These Architects Have Created Fun and Weird Ways to Stay Warm in the Winter
It’ll make it worth your while to visit Winnipeg in February
In Winnipeg, Manitoba, cold winters are a seasonal sentence. But instead of hibernating for four months, local residents have embraced it, holding winter carnivals, sponsoring a recent convention of winter cyclists and getting active on a six-and-a-half-kilometer-long skating trail on the Red and Assiniboine Rivers that intersect at a tourist development known as The Forks downtown.
Still, February’s average temperatures, which range from -4 to 16 degrees Fahrenheit, call for at least periodic respite from the chill. Addressing the need for shelter, a group of local architects launched a warming hut competition to bring good design to rest stops along the Red River Mutual Trail, as the skating route is officially known, the longest such trail in the world per Guinness World Records.
“We wanted to do something on the river trail that exposed the community to good design combined with the exposition of art,” said Peter Hargraves, a principal at Sputnik Architecture in Winnipeg and one of the founders of the contest.
The competition, currently in its fifth year, drew over 190 entries from around the world, resulting in five winners, coincidentally all from Canada this year.
But if you’re picturing a cozy series of log cabins with open hearths within, you’re thinking inside the box. This year's set of winners include a series of red drapes suspended from a bridge overpass that skaters can bundle into; “Red Blanket” was designed by Workshop Architecture in Toronto. Winnipeg-based Etienne Gaboury designed a two-stack hut that resembles an upside down pair of pants worn by colonial French traders known as “voyageurs.” Students at the University of Manitoba created “Skybox,” a ceiling-less room walled completely inside in mirrors to reflect the sky.
The huts were built on 8-by-12-foot skids in January and hauled out onto the ice late in the month where they will stay until the river begins to thaw, usually in early March.

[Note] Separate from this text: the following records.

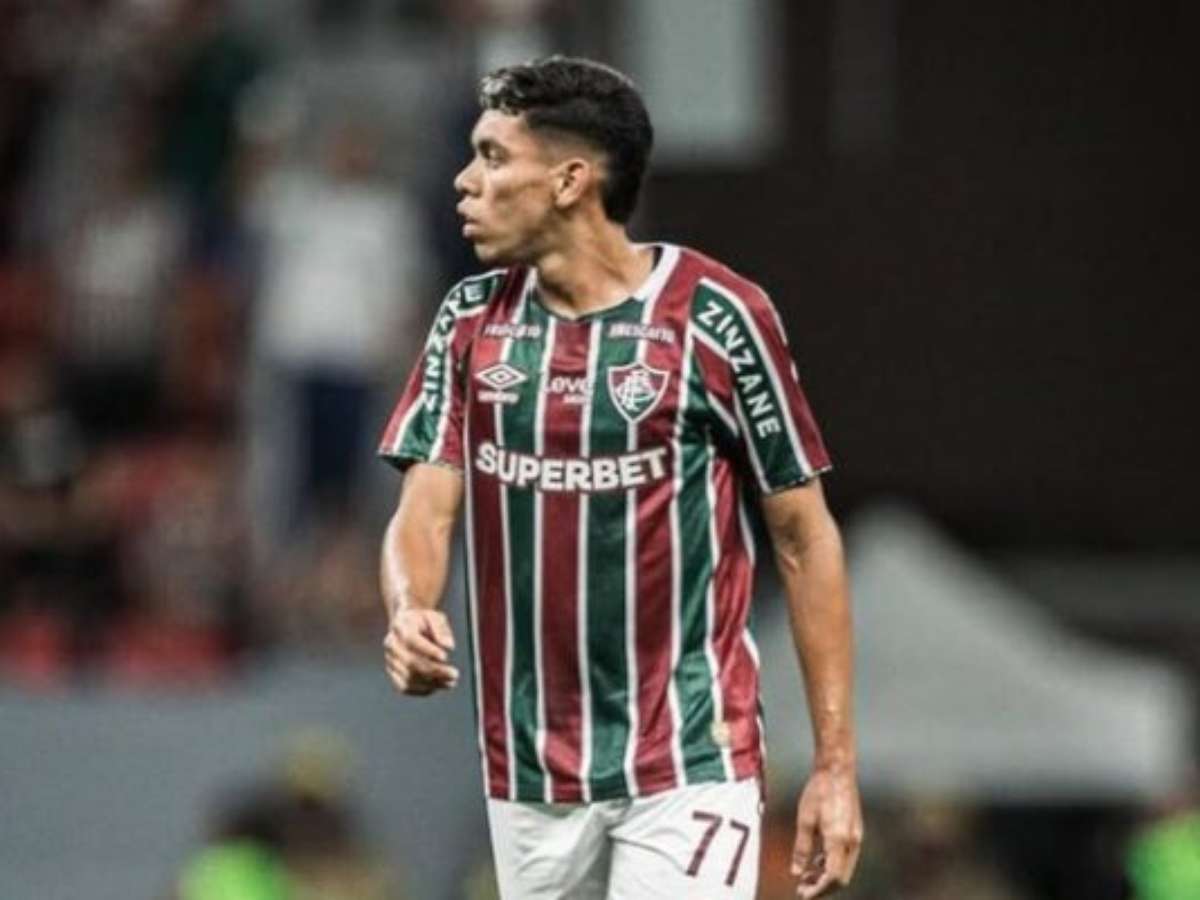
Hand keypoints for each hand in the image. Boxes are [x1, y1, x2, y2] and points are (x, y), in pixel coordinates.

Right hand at [383, 608, 458, 695]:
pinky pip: (404, 687)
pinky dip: (422, 690)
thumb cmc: (424, 621)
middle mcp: (391, 644)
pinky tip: (438, 687)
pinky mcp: (392, 673)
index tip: (446, 657)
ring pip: (408, 677)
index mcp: (400, 626)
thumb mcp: (435, 617)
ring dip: (431, 683)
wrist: (408, 625)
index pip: (411, 640)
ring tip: (450, 683)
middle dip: (434, 671)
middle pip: (410, 662)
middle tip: (454, 675)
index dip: (428, 650)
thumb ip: (442, 629)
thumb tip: (449, 646)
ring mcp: (390, 660)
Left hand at [792, 766, 862, 897]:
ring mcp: (856, 837)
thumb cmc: (819, 791)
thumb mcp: (804, 820)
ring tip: (807, 875)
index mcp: (839, 840)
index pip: (832, 877)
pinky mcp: (856, 831)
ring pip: (844, 868)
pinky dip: (832, 863)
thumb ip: (801, 848)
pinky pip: (846, 857)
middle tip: (802, 887)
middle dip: (822, 886)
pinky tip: (817, 860)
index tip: (802, 894)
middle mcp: (852, 842)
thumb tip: (796, 872)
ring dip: (827, 876)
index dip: (817, 890)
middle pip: (841, 878)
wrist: (837, 770)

Each year, huts that can be salvaged are stored and reused; 12 of this year’s 17 huts date from prior competitions and include a design that looks like an overturned, oversized canoe decorated in fir boughs titled “Fir Hut” by Nova Scotia architect Richard Kroeker. Winnipeg firms Plain Projects, Urbanink and Pike Projects collaborated on “Hygge House,” a backwoods, three-sided cabin decorated with snowshoes, a stuffed duck on the wall and freestanding rocking chairs all doused in neon yellow paint. “Wind Catcher” by Norwegian architects Tina Soli and Luca Roncoroni features a wind funnel piercing an open-sided box painted bright blue outside, vibrant orange within.
The snowbound, metal cave-like structure called “Apparition” was designed by Albuquerque-based designer Antoine Predock. “Under the Covers” by Philadelphia-based Robert B. Trempe features a fake-grass-walled cave within an ice hut. And Hargraves himself designed “Carcass,” a cresting, barn-inspired wood frame with a transparent skin.
Some of prior entries, including a composition made of ice and designed by star-chitect Frank Gehry, are ephemeral. This year, one winner lasted only a week. An entry known as “Nuzzles” by Raw Design of Toronto made of foam pool noodles to resemble oversized sea anemones in which skaters were supposed to nest couldn’t withstand a bus load of schoolchildren. When the first foam appendage broke off, a noodle fight worthy of a water park broke out. “They weren’t being destructive,” said Hargraves. “Everybody knows what to do with a pool noodle.”